__Your assignment__
Of all the lines in this material, how many have the word "with"? Give only the number.

__Supplied data__
*-*-*
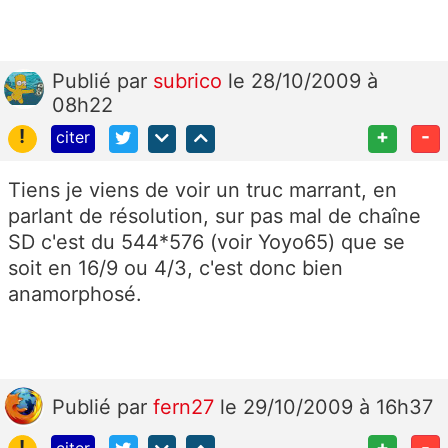
Publié
par
subrico
le 28/10/2009 à
08h22
!
+
-
citer
Tiens je viens de voir un truc marrant, en
parlant de résolution, sur pas mal de chaîne
SD c'est du 544*576 (voir Yoyo65) que se
soit en 16/9 ou 4/3, c'est donc bien
anamorphosé.
Publié
par
fern27
le 29/10/2009 à 16h37
!
+
-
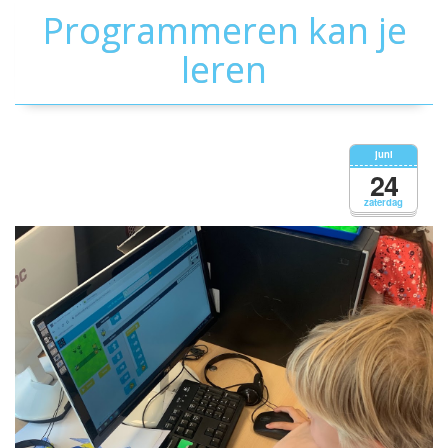
Programmeren kan je
leren
juni
24
zaterdag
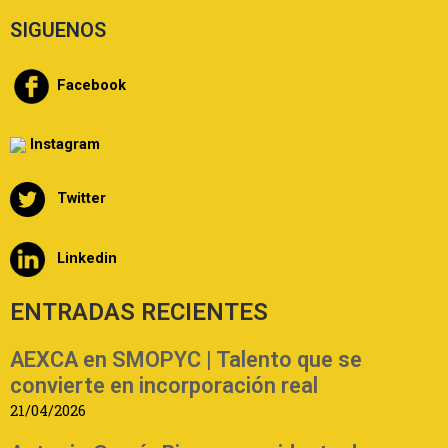
SIGUENOS
Facebook
Instagram
Twitter
Linkedin
ENTRADAS RECIENTES
AEXCA en SMOPYC | Talento que se
convierte en incorporación real
21/04/2026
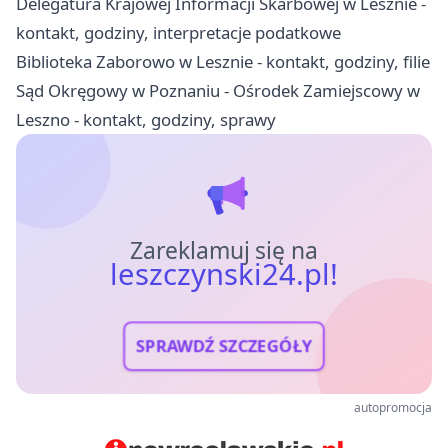
Delegatura Krajowej Informacji Skarbowej w Lesznie -
kontakt, godziny, interpretacje podatkowe
Biblioteka Zaborowo w Lesznie - kontakt, godziny, filie
Sąd Okręgowy w Poznaniu - Ośrodek Zamiejscowy w
Leszno - kontakt, godziny, sprawy
Zareklamuj się na
leszczynski24.pl!
SPRAWDŹ SZCZEGÓŁY
autopromocja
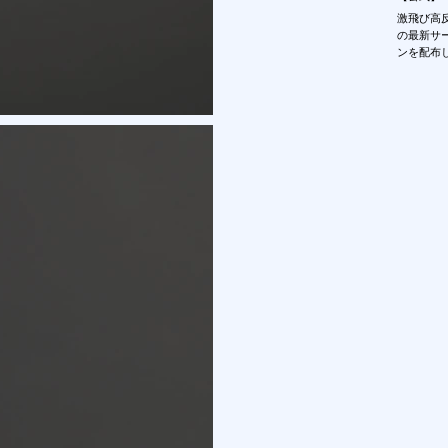
激飛び高反
の最新サ
ンを配布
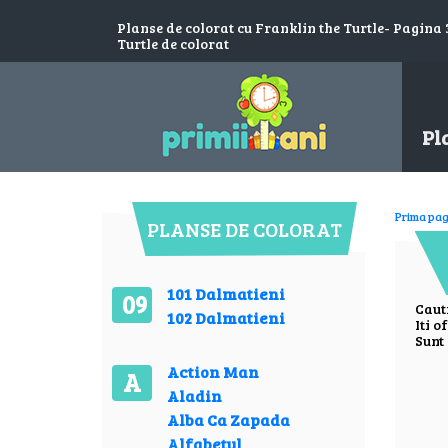
Planse de colorat cu Franklin the Turtle- Pagina 3
Turtle de colorat
Pl
Prima pag
PLANSE DE COLORAT
101 Dalmatieni
09
Caut
102 Dalmatieni
Iti o
Sunt 
Action Man
A
Aladin
Alba Ca Zapada
Alfabetul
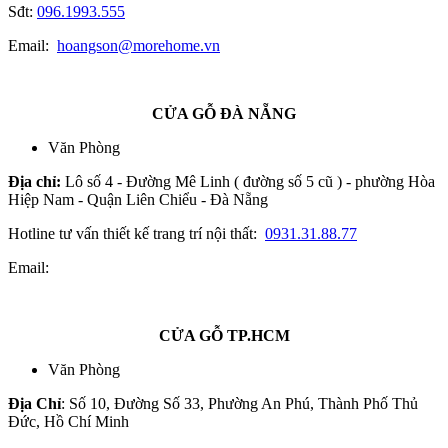
Sđt:
096.1993.555
Email:
hoangson@morehome.vn
CỬA GỖ ĐÀ NẴNG
Văn Phòng
Địa chỉ:
Lô số 4 - Đường Mê Linh ( đường số 5 cũ ) - phường Hòa
Hiệp Nam - Quận Liên Chiểu - Đà Nẵng
Hotline tư vấn thiết kế trang trí nội thất:
0931.31.88.77
Email:
CỬA GỖ TP.HCM
Văn Phòng
Địa Chỉ
: Số 10, Đường Số 33, Phường An Phú, Thành Phố Thủ
Đức, Hồ Chí Minh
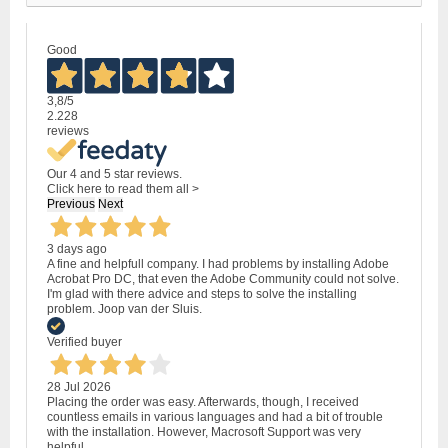
Good
3,8
/5
2.228
reviews
Our 4 and 5 star reviews.
Click here to read them all >
Previous
Next
3 days ago
A fine and helpfull company. I had problems by installing Adobe
Acrobat Pro DC, that even the Adobe Community could not solve.
I'm glad with there advice and steps to solve the installing
problem. Joop van der Sluis.
Verified buyer
28 Jul 2026
Placing the order was easy. Afterwards, though, I received
countless emails in various languages and had a bit of trouble
with the installation. However, Macrosoft Support was very
helpful.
*-*-*
__Solution below__
2